The new album works best when exploring the ambiance of infinity, as heard in the opening tracks after with the robust "Origins" fanfare: quintessential Vangelis, grandiose and elegant. His vision of the cosmos is both awe-inspiring and yet totally benign, always able to locate a beautiful melody in the vacuum of outer space, unlike the intimidating voids conjured by early Tangerine Dream or Klaus Schulze.

But even on an interplanetary trajectory the album never achieves the escape velocity needed to outpace its earthbound neo-symphonic synth arrangements. The music of Vangelis is always less interesting when the composer indulges his middlebrow classical instincts (think "Chariots of Fire"), and with all his state-of-the-art digital equipment the results here are too often indistinguishable from a genuine orchestra in search of another movie to score. Listen to "Sunlight" for proof, as it approaches the romantic majesty and bombast of an Ennio Morricone soundtrack to an imaginary Sergio Leone sci-fi epic: "Once Upon a Time in the Asteroid Belt".

More compelling (if equally melodramatic) is the "Rubycon"-era Berlin School sequencing at the start of "Perihelion", which I like to think was an homage to the memory of Edgar Froese, sadly relocated to a new Cosmic Address while this album was being recorded. And the late Carl Sagan is likewise indirectly honored in the title ballad: an updated echo of the stately Vangelis classic "Alpha", famously used in the original PBS TV series "Cosmos". Note too the track named "Albedo 0.06", presumably identifying the reflective coefficient of comet 67P/C-G: less than one sixth of Earth's Albedo 0.39, for new music not quite diminished to an equal degree from the celebrated 1976 album of the same title.
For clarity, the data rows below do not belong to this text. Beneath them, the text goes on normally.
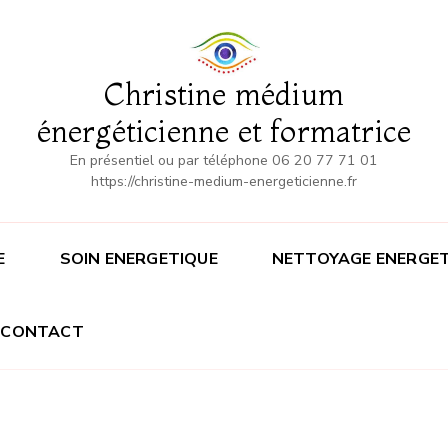
Christine médium
énergéticienne et formatrice
En présentiel ou par téléphone 06 20 77 71 01
https://christine-medium-energeticienne.fr
E
SOIN ENERGETIQUE
NETTOYAGE ENERGET
CONTACT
"Rosetta" was nominated for Best New Age Album at the 59th Grammy Awards, a double insult to an artist of any integrity (the first affront being the nomination itself; the second was the lame-ass category). The album is in fact a respectable and at times even persuasive accomplishment, from an internationally-honored composer who at age 73 no longer needs to prove himself, and certainly not to the corporate bean-counters of the U.S. Recording Academy at their annual back-patting ritual.